=== Problem requirements ===
In the forum thread, starting at "Comparing my LSTM" and ending at "the web page.", rewrite the passage with "processor" substituted for "CPU".

=== Source text ===
--------------------

NAM LSTM experimentations

Comparing my LSTM custom settings to NAM Nano models.
http://coginthemachine.ddns.net/mnt/namhtml/

4 Likes

Can you elaborate some more on that?

1 Like

I now managed to get a quite acceptable quality down to only ~1/10 of the CPU that a WaveNet Standard uses, on my computer. The NAM file is only 7kB and it has been added to the web page.

With this low CPU it is probably possible to use one or two NAM instances on a really cheap SoC/SBC or an ancient computer.

3 Likes

First off the capture files used need to have more things to use when training. Having more dynamic information and different polarities makes the models a lot better in my tests. Try these files and read the containing .txt file: https://fastupload.io/A4tYVcrQlPHbtNd/file

3 Likes

Interesting. Worth a branch here? GitHub - AidaDSP/Automated-GuitarAmpModelling at next we can setup a few tests with @itskais too and compare with our metrics!

4 Likes

If it is for AIDA-X then I have to look through the training script and see what parameters being used and maybe not used. I have found out while tweaking parameters that the LSTM parameters are very sensitive and can make a hugh difference.

1 Like

Okay maybe just point me / invite me to your NAM fork, so I can have a look at the differencies and I can take care of the tests on our training script.

is that you correct? I have implemented the necessary modifications on the training script, I just need to finalize the runtime mods to support a couple (for now) of multi-layer rnn. I still need to check CPU consumption

Also listened to your Dataset, honestly I had experienced the best results with our training script by using more musical / guitar oriented DI tracks instead of test signals. Would be worth discussing also this topic with you.

3 Likes

Some of the test signals are there to help with compression but I haven’t done much testing with that yet.

That is me, yes. The trainings that I have posted about in this thread is done with NAM though and doesn’t seem to ever need 3 num_layers. AIDA-X needs more tweakable parameters to be able to train like I am doing with NAM, e.g. drop_last and pin_memory which should be set to false. With WaveNet, my experience is if set to false that they reduce high frequencies BUT with LSTM they actually make the higher frequencies “available”. The problem I had with LSTM with default settings in NAM was that it sounded like it had a very audible low-pass filter. The strength it had though was no aliasing sounding artifacts AND the low CPU.

The parameters “train_burn_in” and “train_truncate” should also be able to be changed. Tweaking these and finding the optimal values lowers the ESR/MSE drastically.

--------------------

=== Material shown ===
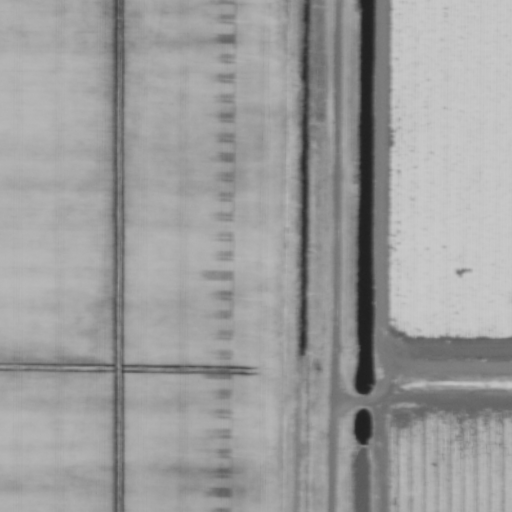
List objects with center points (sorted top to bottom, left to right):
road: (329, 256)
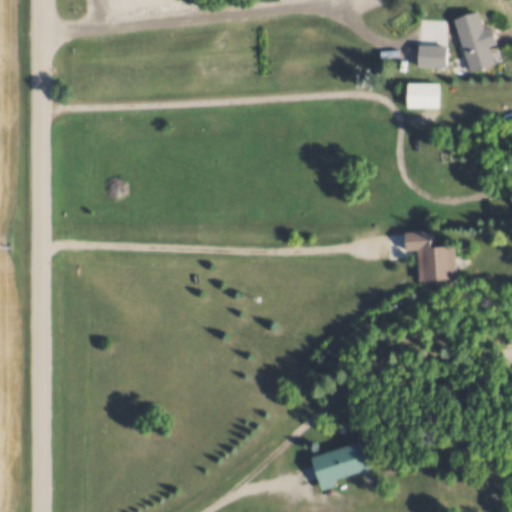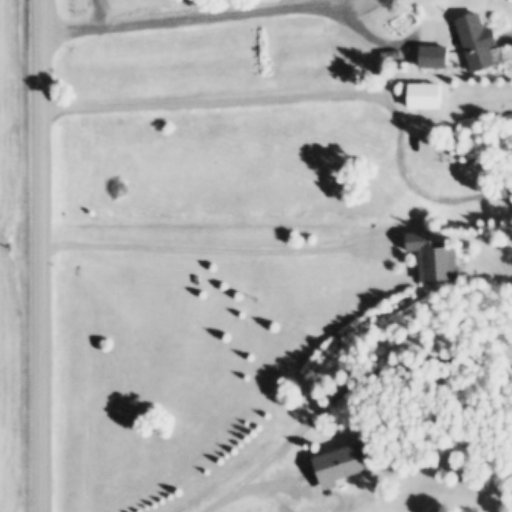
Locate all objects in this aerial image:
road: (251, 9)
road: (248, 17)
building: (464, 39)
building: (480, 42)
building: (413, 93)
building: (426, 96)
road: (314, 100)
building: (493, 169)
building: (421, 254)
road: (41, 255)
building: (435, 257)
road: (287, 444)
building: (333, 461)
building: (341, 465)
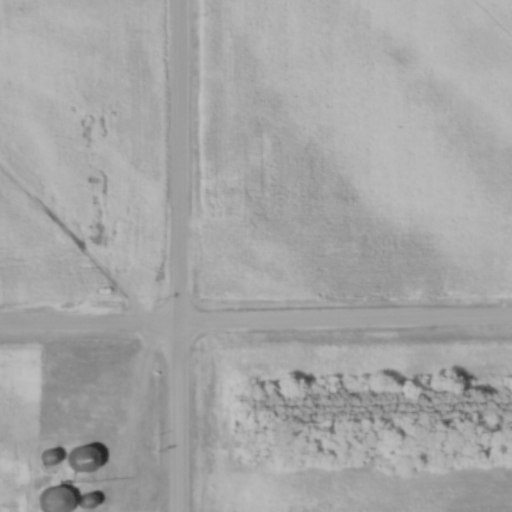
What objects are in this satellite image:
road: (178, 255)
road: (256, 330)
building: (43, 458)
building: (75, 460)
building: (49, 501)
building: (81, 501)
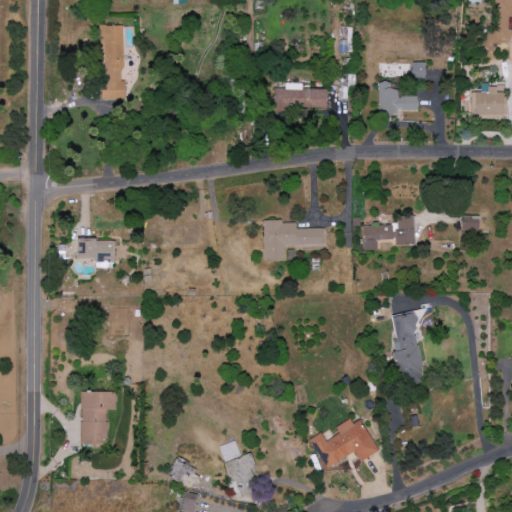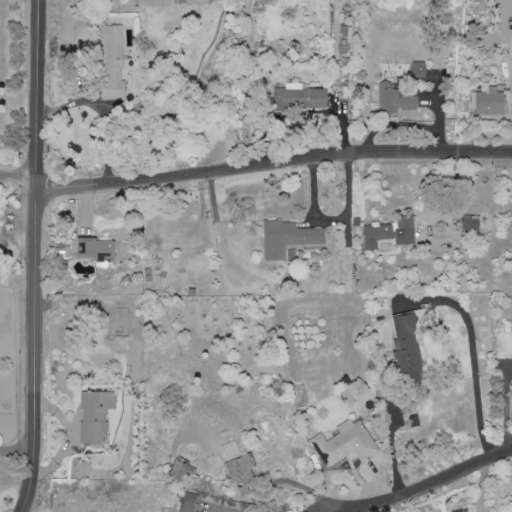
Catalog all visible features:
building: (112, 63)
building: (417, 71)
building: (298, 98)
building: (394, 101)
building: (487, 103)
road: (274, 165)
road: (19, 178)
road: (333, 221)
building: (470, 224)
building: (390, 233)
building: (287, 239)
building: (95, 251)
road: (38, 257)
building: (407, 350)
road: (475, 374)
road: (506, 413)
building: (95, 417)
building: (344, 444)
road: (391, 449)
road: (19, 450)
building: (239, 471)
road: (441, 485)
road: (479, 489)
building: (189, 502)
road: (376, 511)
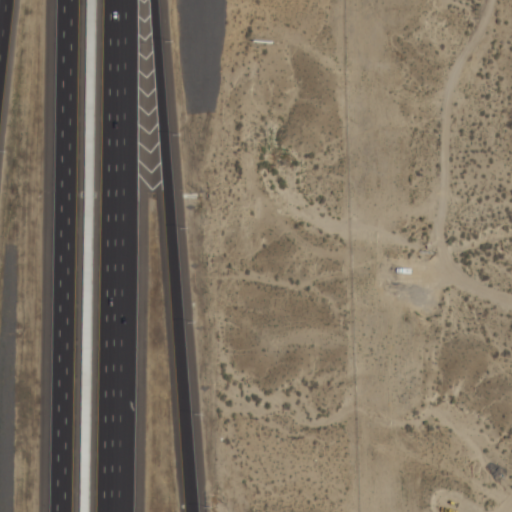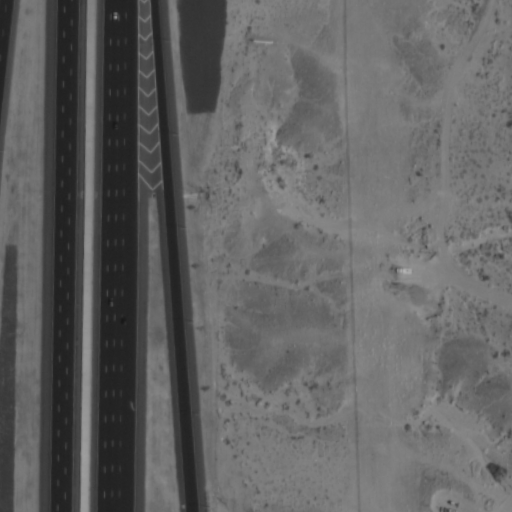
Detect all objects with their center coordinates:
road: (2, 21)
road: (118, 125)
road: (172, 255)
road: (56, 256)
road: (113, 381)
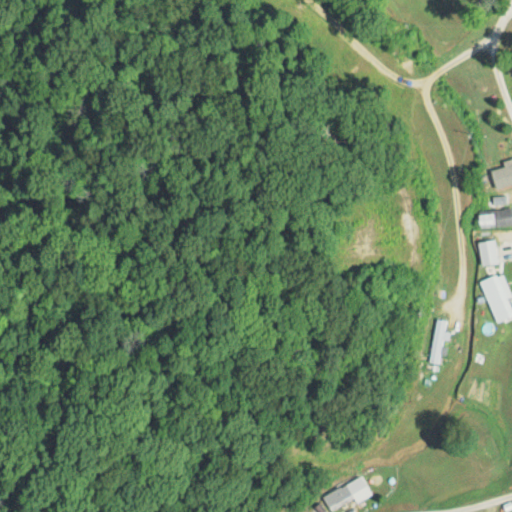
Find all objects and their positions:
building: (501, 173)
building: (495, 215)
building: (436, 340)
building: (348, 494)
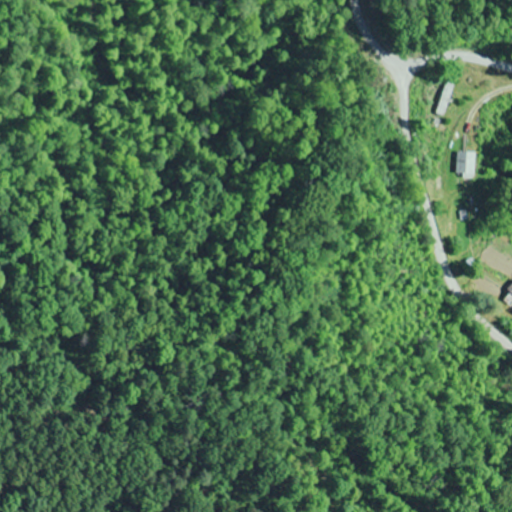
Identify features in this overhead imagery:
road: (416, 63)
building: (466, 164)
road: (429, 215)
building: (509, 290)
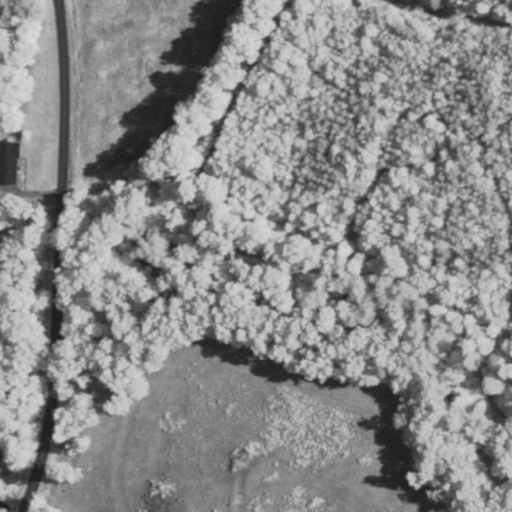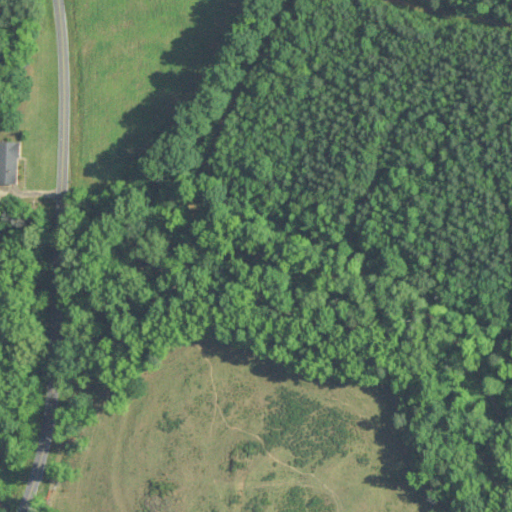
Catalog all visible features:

--------------------

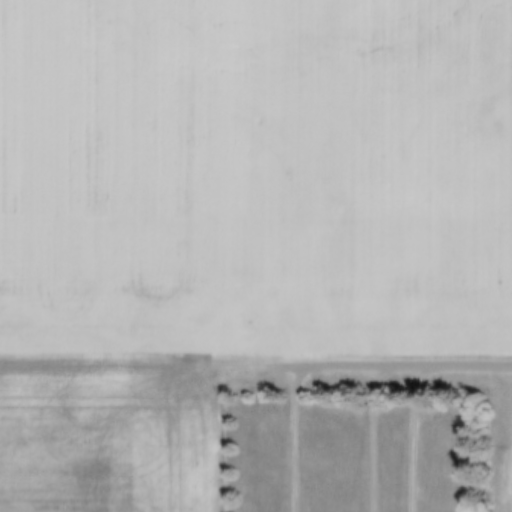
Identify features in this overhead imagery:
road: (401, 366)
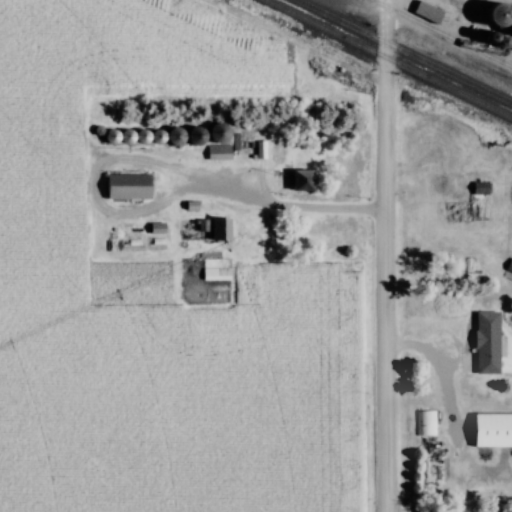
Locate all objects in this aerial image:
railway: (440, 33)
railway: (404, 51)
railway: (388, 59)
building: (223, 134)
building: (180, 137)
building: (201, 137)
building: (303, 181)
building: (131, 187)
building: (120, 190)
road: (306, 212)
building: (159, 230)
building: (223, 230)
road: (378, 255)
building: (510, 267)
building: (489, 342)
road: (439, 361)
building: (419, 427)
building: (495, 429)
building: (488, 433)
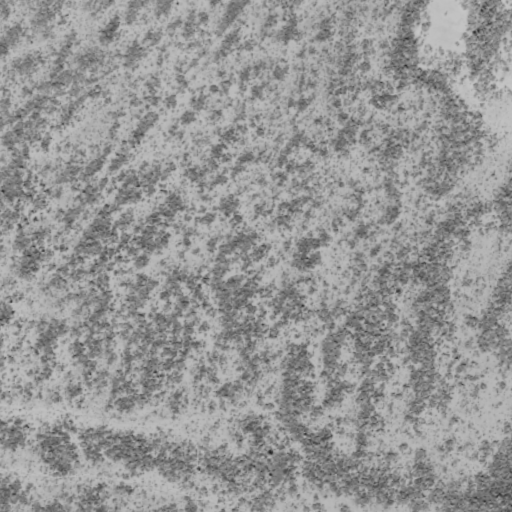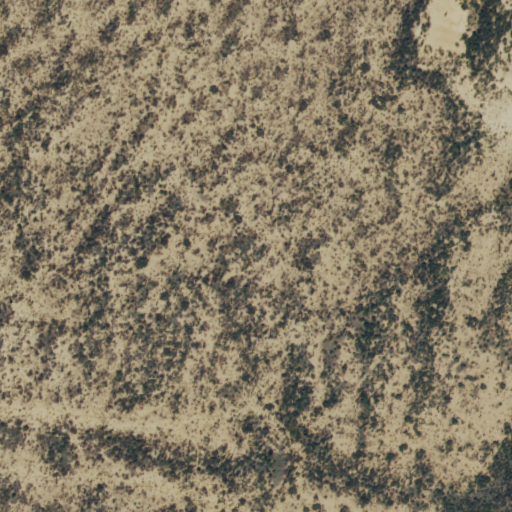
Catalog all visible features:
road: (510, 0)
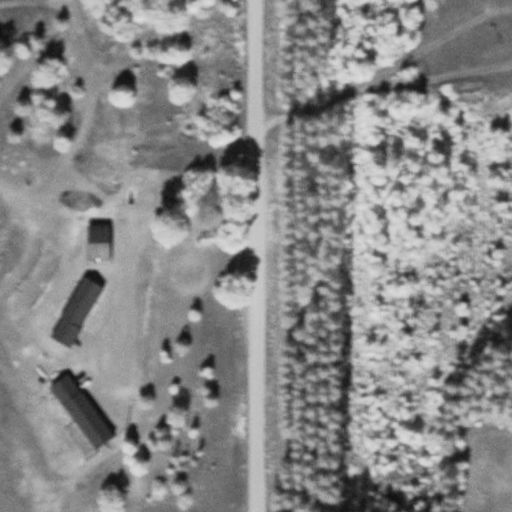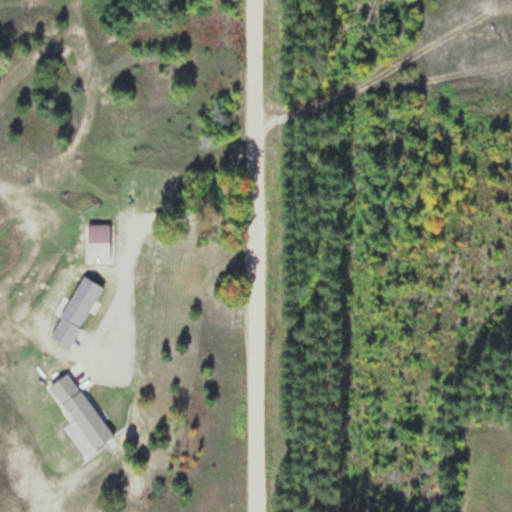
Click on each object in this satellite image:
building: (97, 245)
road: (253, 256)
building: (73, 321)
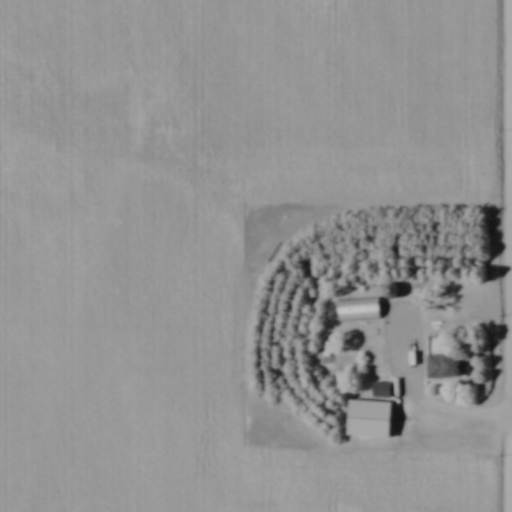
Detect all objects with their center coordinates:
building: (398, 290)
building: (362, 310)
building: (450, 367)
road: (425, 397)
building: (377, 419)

--------------------

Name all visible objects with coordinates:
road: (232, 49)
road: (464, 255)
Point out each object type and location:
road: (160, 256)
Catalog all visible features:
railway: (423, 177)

--------------------

=== Completed task ===
Comparing my LSTM custom settings to NAM Nano models.
http://coginthemachine.ddns.net/mnt/namhtml/

4 Likes

Can you elaborate some more on that?

1 Like

I now managed to get a quite acceptable quality down to only ~1/10 of the processor that a WaveNet Standard uses, on my computer. The NAM file is only 7kB and it has been added to the web page.